§ **EXERCISE INSTRUCTIONS**: One part of the entries below is wanted: the lines from the one containing "(958, 928) none" through the one containing "[790,1052,798,1062] [936,1052,944,1062] ?". Write those out exactly and nothing else.

§ **Collected data entries**:
⁂

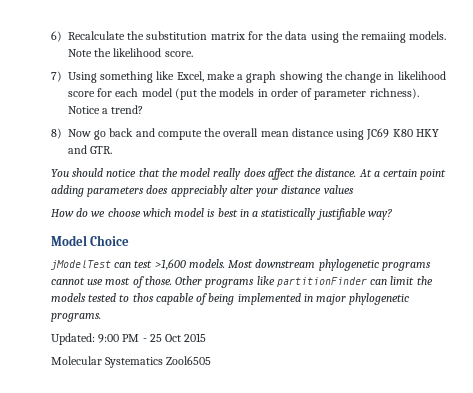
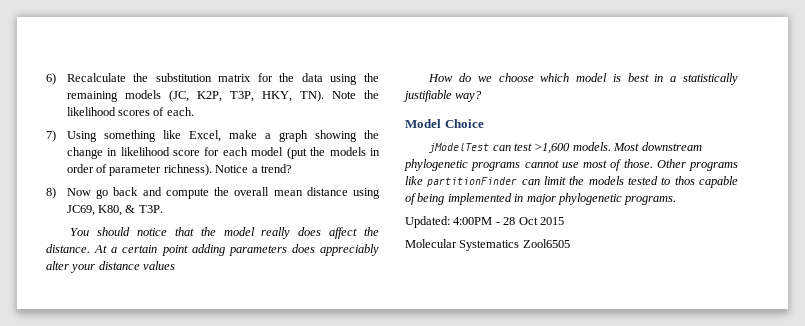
[361,31,447,43] [68,48,193,57] remaiing models. Note the likelihood score. -> [66,90,379,102] [66,107,194,116] remaining models (JC, K2P, T3P, HKY, TN). Note the likelihood scores of each.
[366,128,439,140] [68,145,113,154] JC69 K80 HKY and GTR. -> [66,205,163,216] JC69, K80, & T3P.
[98,334,162,343] 9:00 PM - 25 -> [453,217,516,225] 4:00PM - 28

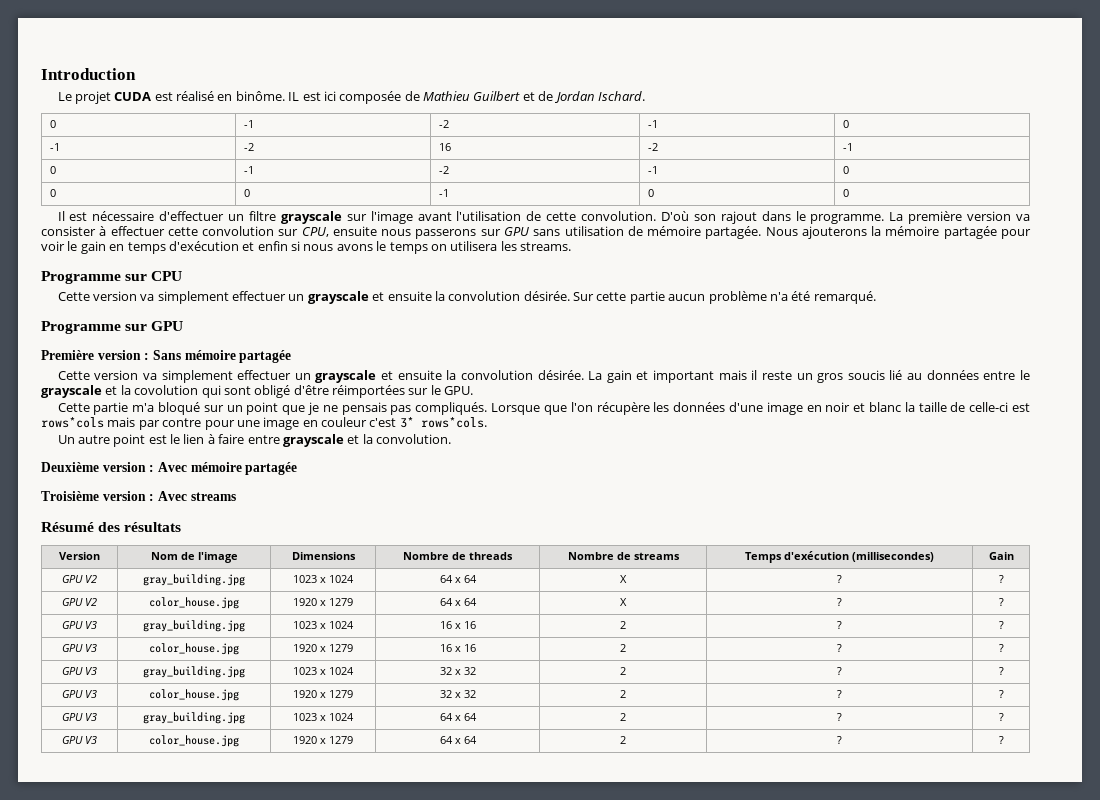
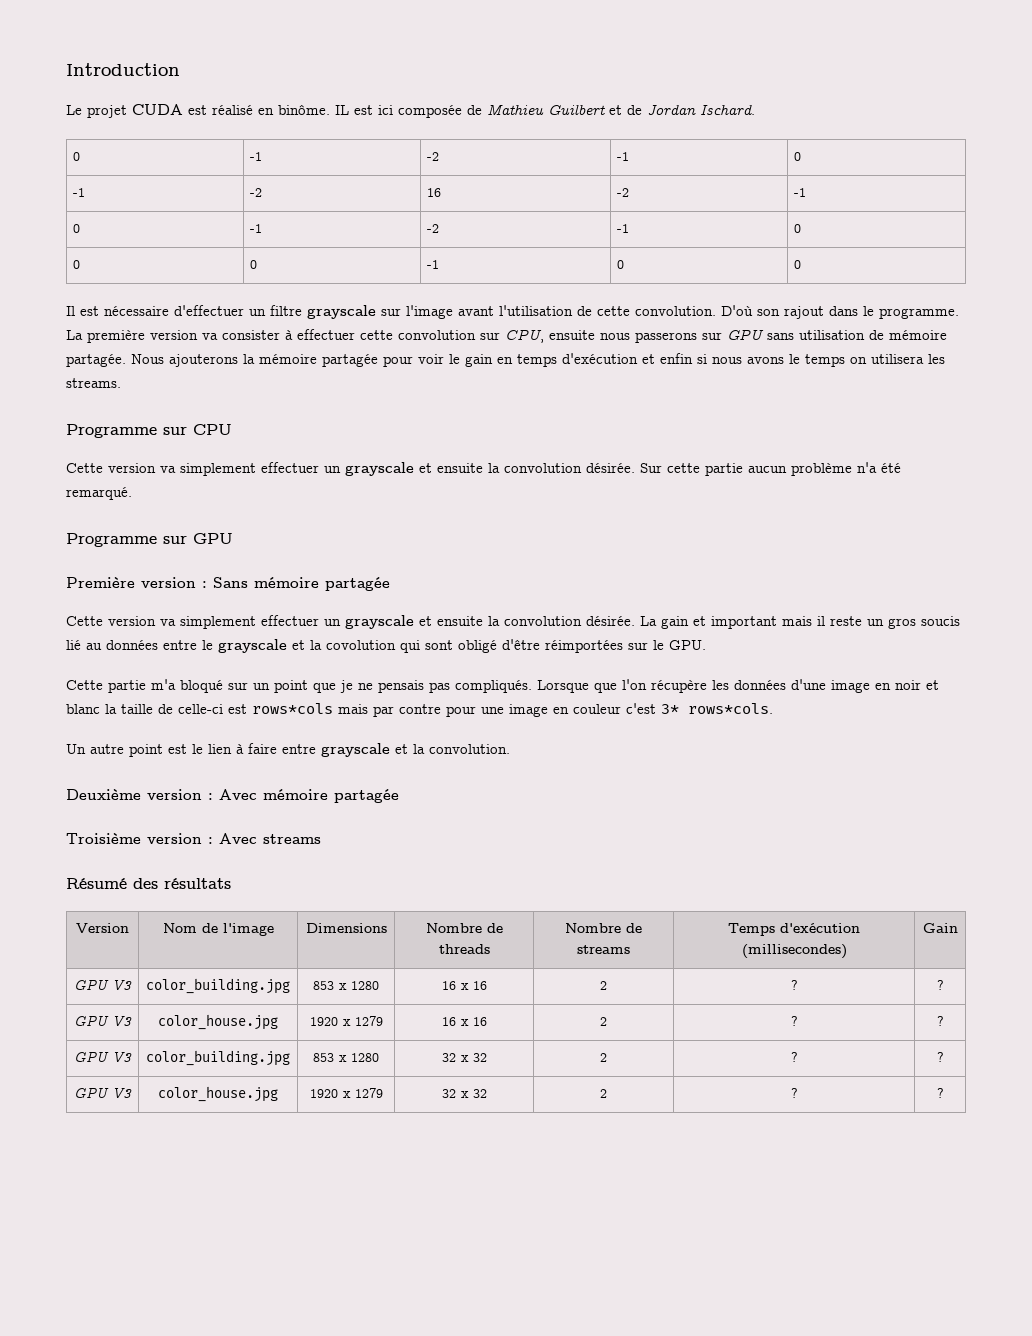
[85,575,97,583] [143,574,245,586] [293,575,354,583] [439,575,477,583] [620,575,627,583] [837,575,842,583] [998,575,1004,583] [62,598,97,606] [149,597,239,609] [293,598,353,606] [439,598,477,606] [620,598,627,606] [837,598,842,606] [998,598,1004,606] [62,621,97,629] [143,620,245,632] [293,621,354,629] V2 | gray_building.jpg | 1023 x 1024 | 64 x 64 | X | ? | ? // GPU V2 | color_house.jpg | 1920 x 1279 | 64 x 64 | X | ? | ? // GPU V3 | gray_building.jpg | 1023 x 1024 -> [112,979,132,990] [146,978,290,994] [313,981,379,990] V3 | color_building.jpg | 853 x 1280
[143,666,245,678] [293,667,354,675] gray_building.jpg | 1023 x 1024 -> [146,1050,290,1066] [313,1053,379,1062] color_building.jpg | 853 x 1280
[62,713,97,721] [143,712,245,724] [293,713,354,721] [439,713,477,721] [620,713,626,721] [837,713,842,721] [998,713,1004,721] [62,736,97,744] [149,735,239,747] [293,736,353,744] [439,736,477,744] [620,736,626,744] [837,736,842,744] [998,736,1004,744] // GPU V3 | gray_building.jpg | 1023 x 1024 | 64 x 64 | 2 | ? | ? // GPU V3 | color_house.jpg | 1920 x 1279 | 64 x 64 | 2 | ? | ? -> (944, 1093) none

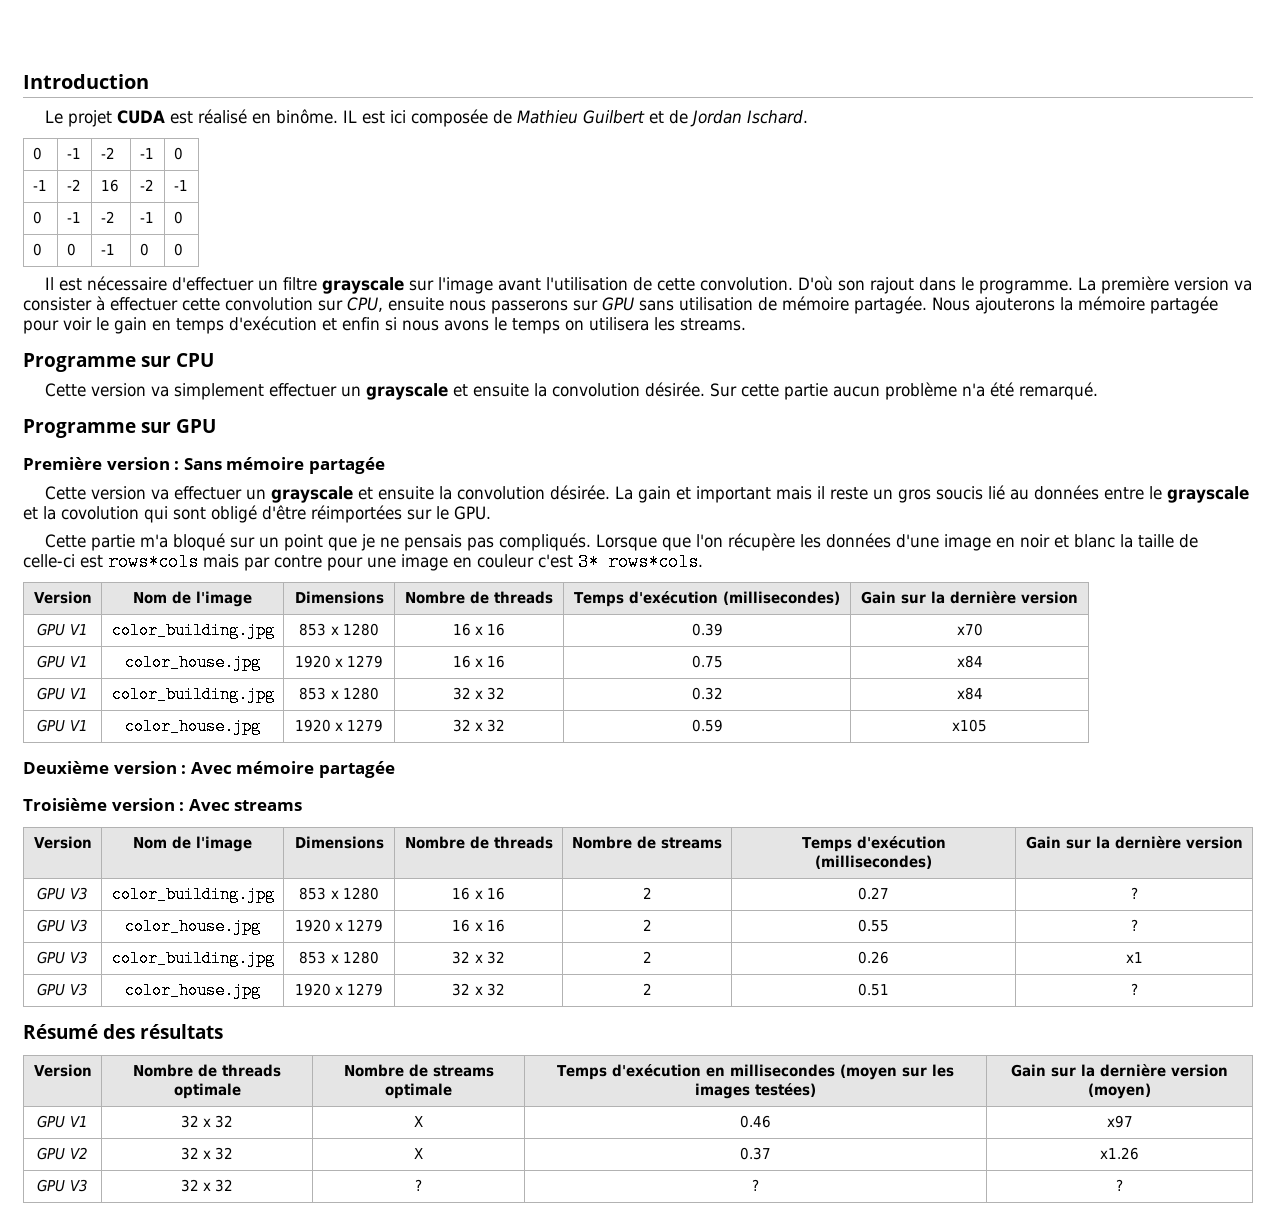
[180,616,256,629] simplement -> (169, 494) none
[66,743,510,757] // Un autre point est le lien à faire entre grayscale et la convolution. -> [33,591,92,604] [133,591,252,607] [294,591,384,604] [405,591,553,604] [574,591,840,607] [861,591,1078,604] [37,623,88,636] [111,622,275,639] [299,623,379,636] [452,623,506,636] [691,623,723,636] [956,623,983,636] [37,655,88,668] [125,654,261,671] [294,655,384,668] [452,655,506,668] [691,655,723,668] [956,655,983,668] [37,687,88,700] [111,686,275,703] [299,687,379,700] [452,687,506,700] [691,687,723,700] [956,687,983,700] [37,719,88,732] [125,718,261,735] [294,719,384,732] [452,719,506,732] [691,719,723,732] [952,719,987,732] // Version | Nom de l'image | Dimensions | Nombre de threads | Temps d'exécution (millisecondes) | Gain sur la dernière version // GPU V1 | color_building.jpg | 853 x 1280 | 16 x 16 | 0.39 | x70 // GPU V1 | color_house.jpg | 1920 x 1279 | 16 x 16 | 0.75 | x84 // GPU V1 | color_building.jpg | 853 x 1280 | 32 x 32 | 0.32 | x84 // GPU V1 | color_house.jpg | 1920 x 1279 | 32 x 32 | 0.59 | x105
[66,878,231,889] // Résumé des résultats -> (303, 805) none
(958, 928) none -> [1065,836,1243,849] sur la dernière version
[790,980,798,990] ? -> [858,887,889,900] 0.27
[790,1016,798,1026] ? -> [858,919,889,932] 0.55
[790,1052,798,1062] [936,1052,944,1062] ? | ? -> [858,951,889,964] [1125,952,1143,963] 0.26 | x1
[790,1088,798,1098] [936,1088,944,1098] | ? | ? -> [858,983,889,996] [1130,983,1138,995] [23,1024,223,1039] [33,1064,92,1077] [133,1064,281,1077] [173,1083,241,1099] [343,1064,494,1077] [385,1083,452,1099] [557,1064,954,1080] [695,1083,816,1099] [1011,1064,1228,1077] [1088,1083,1151,1099] [37,1115,88,1128] [180,1115,234,1128] [414,1116,423,1127] [740,1115,771,1128] [1106,1115,1133,1128] [37,1147,88,1160] [180,1147,234,1160] [414,1148,423,1159] [740,1147,771,1160] [1100,1147,1139,1160] [37,1179,88,1192] [180,1179,234,1192] [415,1179,422,1191] [752,1179,759,1191] [1116,1179,1123,1191] | 0.51 | ? // Résumé des résultats // Version | Nombre de threads optimale | Nombre de streams optimale | Temps d'exécution en millisecondes (moyen sur les images testées) | Gain sur la dernière version (moyen) // GPU V1 | 32 x 32 | X | 0.46 | x97 // GPU V2 | 32 x 32 | X | 0.37 | x1.26 // GPU V3 | 32 x 32 | ? | ? | ?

⁂

§ **TASK ANSWER**:
(958, 928) none -> [1065,836,1243,849] sur la dernière version
[790,980,798,990] ? -> [858,887,889,900] 0.27
[790,1016,798,1026] ? -> [858,919,889,932] 0.55
[790,1052,798,1062] [936,1052,944,1062] ? | ? -> [858,951,889,964] [1125,952,1143,963] 0.26 | x1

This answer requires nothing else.